Restate all data exactly. No images.

Human pose keypoint data:
---+---

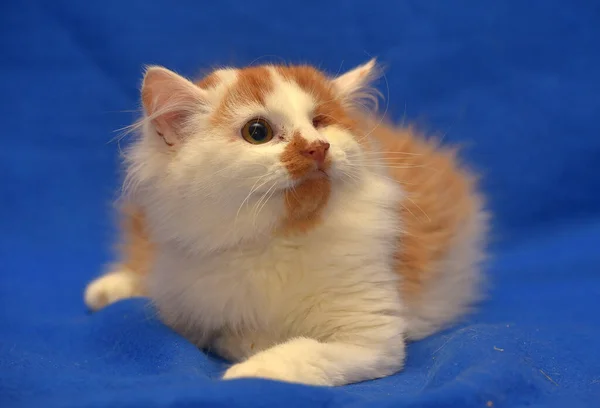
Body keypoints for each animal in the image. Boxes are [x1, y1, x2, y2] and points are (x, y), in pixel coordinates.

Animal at [84, 59, 488, 386]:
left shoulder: (371, 338)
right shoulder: (186, 302)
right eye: (257, 132)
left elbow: (301, 352)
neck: (278, 237)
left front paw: (247, 371)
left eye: (320, 122)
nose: (318, 146)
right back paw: (106, 290)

---+---

* Problem solution:
Body keypoints for each animal in the image. Boxes are [x1, y1, x2, y2] and points are (x, y), in pixel coordinates.

Animal at [84, 59, 488, 386]:
left shoulder: (371, 338)
right shoulder: (186, 302)
right eye: (257, 132)
left elbow: (301, 352)
neck: (278, 237)
left front paw: (247, 371)
left eye: (320, 122)
nose: (318, 146)
right back paw: (106, 290)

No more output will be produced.